24 September 2013

Ice increases at both poles

A couple of weeks ago I posted a report indicating that the arctic ice cap - the one in the north - had increased by some 1,000,000 square miles, an increase of 60% over the previous year, following predictions that by this time this year there would be no ice at all at the north pole.

Today the Washington Post reports that the amount of ice in the antarctic - in the south - has increased two years in a row and is now at highest level in 35 years:
Antarctic sea ice has grown to a record large extent for a second straight year, baffling scientists seeking to understand why this ice is expanding rather than shrinking in a warming world.
On Saturday, the ice extent reached 19.51 million square kilometers, according to data posted on the National Snow and Ice Data Center Web site.  That number bested record high levels set earlier this month and in 2012 (of 19.48 million square kilometers). Records date back to October 1978.
Remember: With their computer models, scientists cannot accurately predict the weather three days out; why should we believe them and their computer models when they try to predict the weather thirty years out?

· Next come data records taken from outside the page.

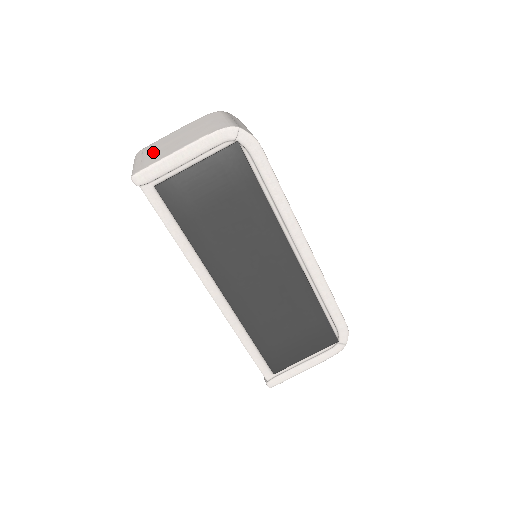
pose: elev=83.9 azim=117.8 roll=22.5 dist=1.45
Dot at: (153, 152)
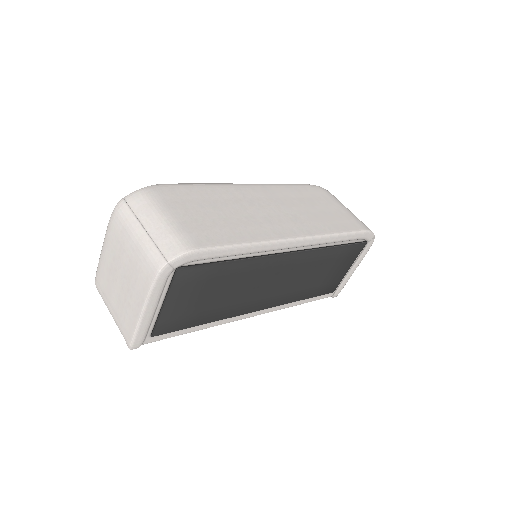
Dot at: (115, 301)
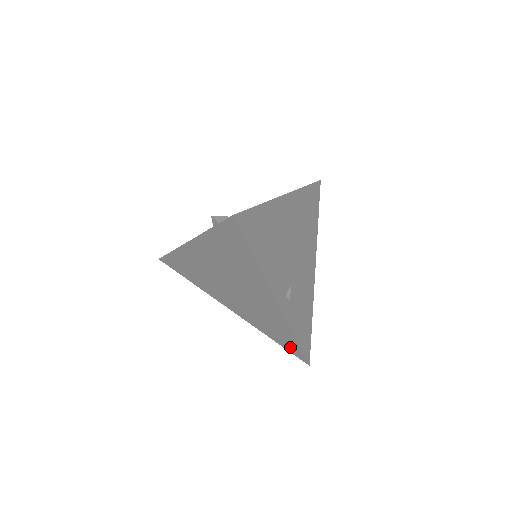
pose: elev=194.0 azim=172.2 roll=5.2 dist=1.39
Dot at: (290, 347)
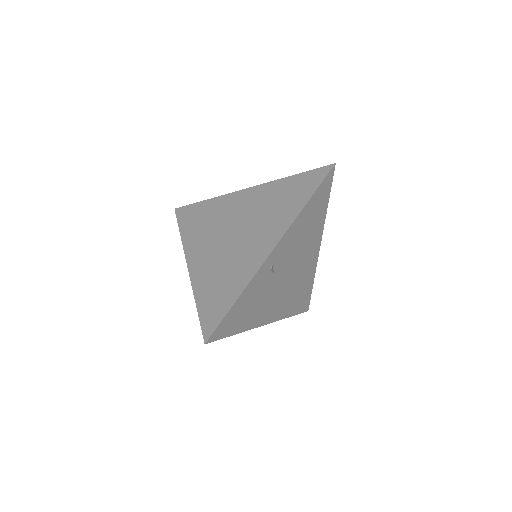
Dot at: (211, 314)
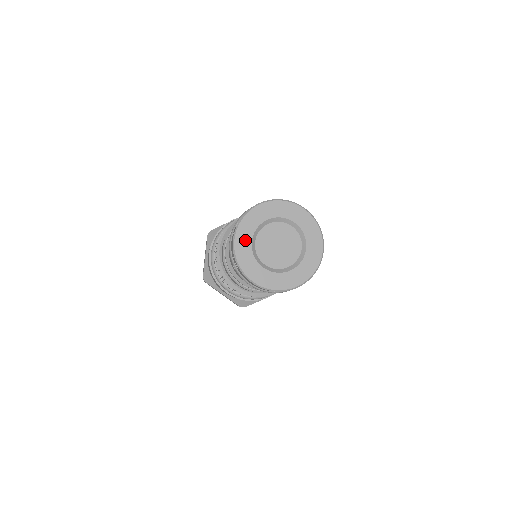
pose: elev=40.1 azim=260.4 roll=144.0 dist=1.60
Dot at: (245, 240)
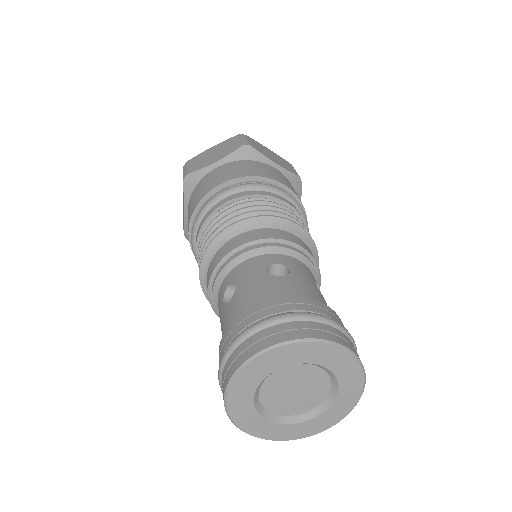
Dot at: (276, 361)
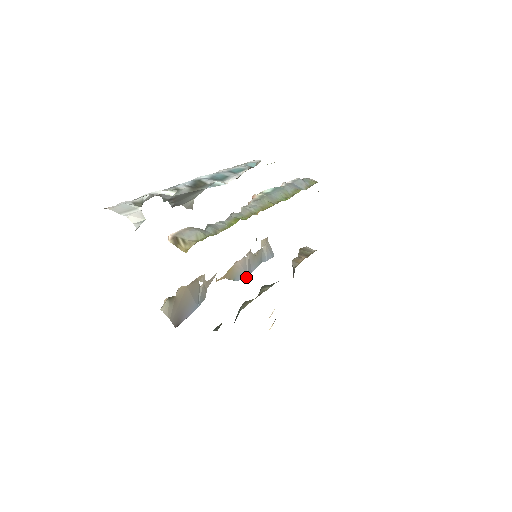
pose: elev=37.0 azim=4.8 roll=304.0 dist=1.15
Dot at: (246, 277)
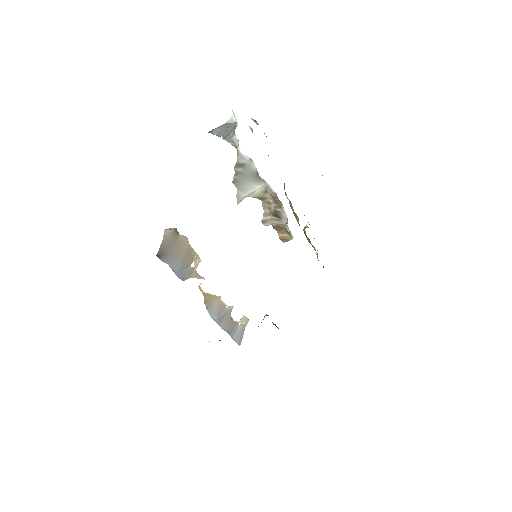
Dot at: (215, 319)
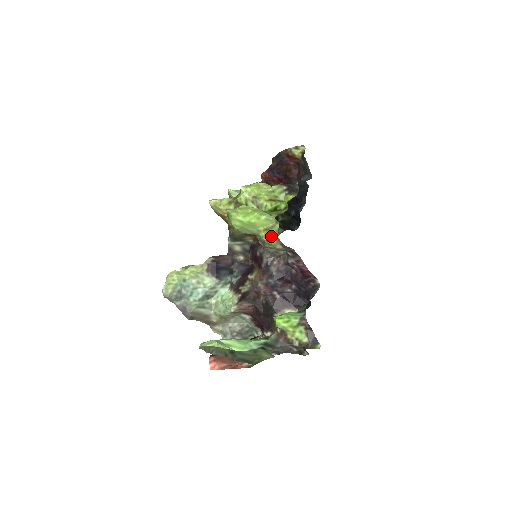
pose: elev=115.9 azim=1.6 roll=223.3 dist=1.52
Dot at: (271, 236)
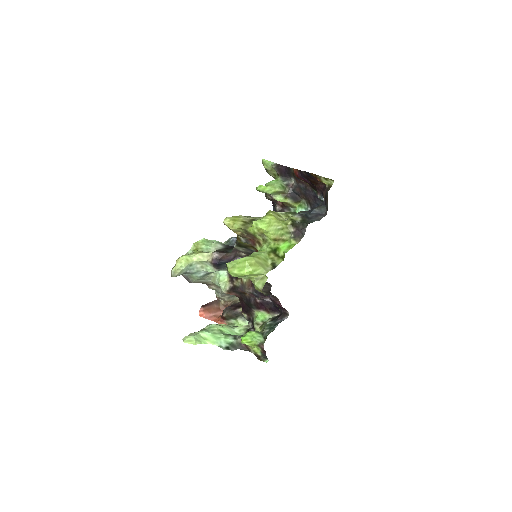
Dot at: (257, 287)
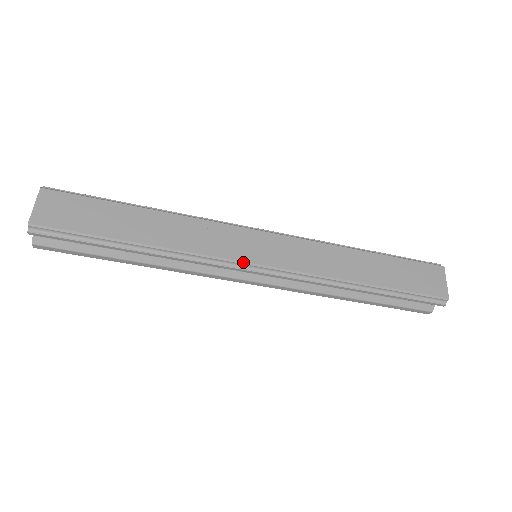
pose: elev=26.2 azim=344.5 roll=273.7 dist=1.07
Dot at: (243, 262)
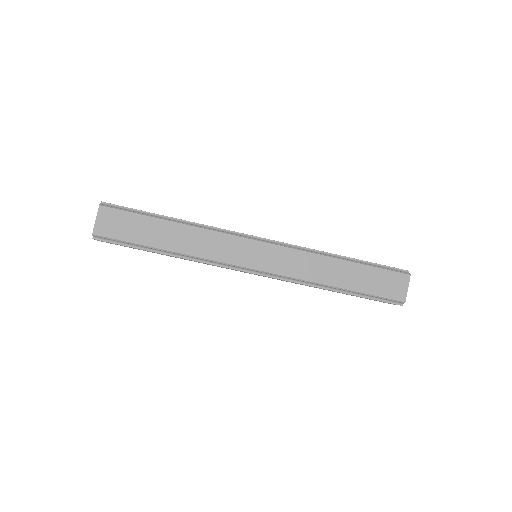
Dot at: (242, 267)
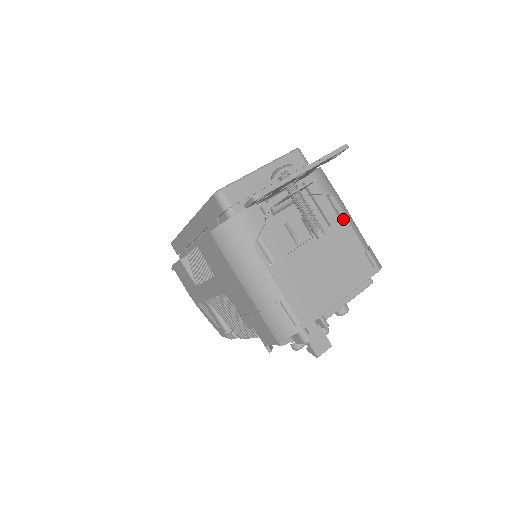
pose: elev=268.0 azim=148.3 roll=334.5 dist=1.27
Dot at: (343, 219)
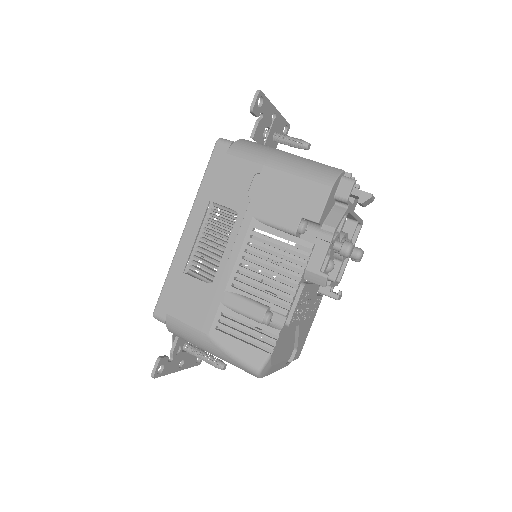
Dot at: occluded
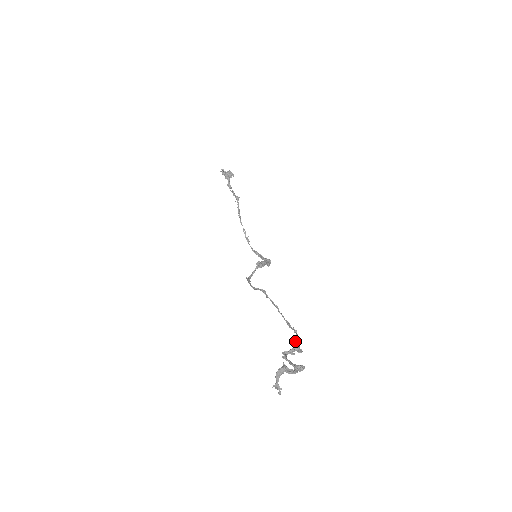
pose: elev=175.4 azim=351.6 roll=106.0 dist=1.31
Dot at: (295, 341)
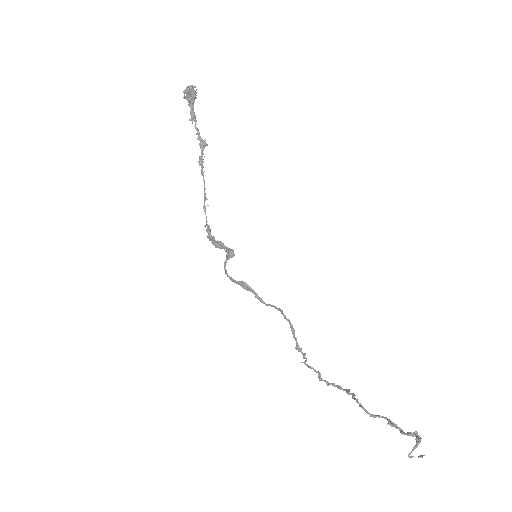
Dot at: (316, 371)
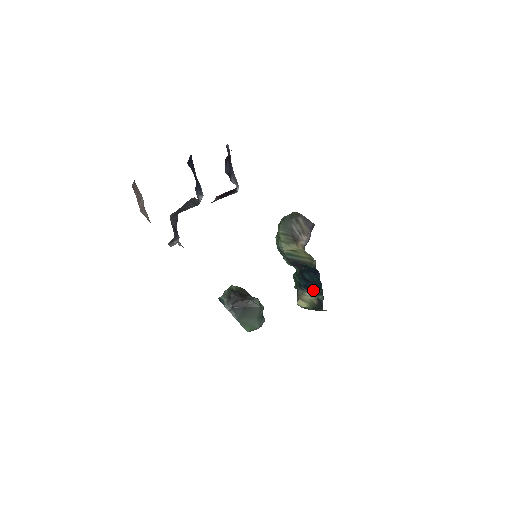
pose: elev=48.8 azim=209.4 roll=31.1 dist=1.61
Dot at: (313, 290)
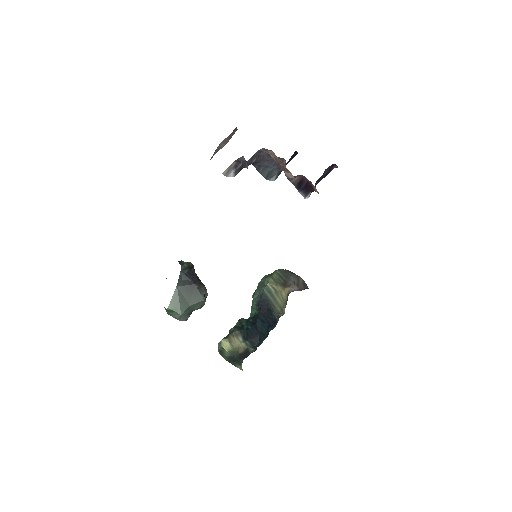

Though the temperature of the southern waters is increasing, so, too, is the level of ice, despite the warnings and models of scientists, for which they have no explanation.  Still, against the evidence, they still continue to insist on melting ice:
If the increase in ice is due to natural variability, Zhang says, warming from manmade greenhouse gases should eventually overcome it and cause the ice to begin retreating.
“If the warming continues, at some point the trend will reverse,” Zhang said.
The inconvenient truth is that their theory seems simply to be wrong.  Under normal circumstances, this would cause a scientist to change his hypothesis and continue along the path of actual science; however, when your hypothesis is founded not on science but on politics and ideology, such a change is impossible.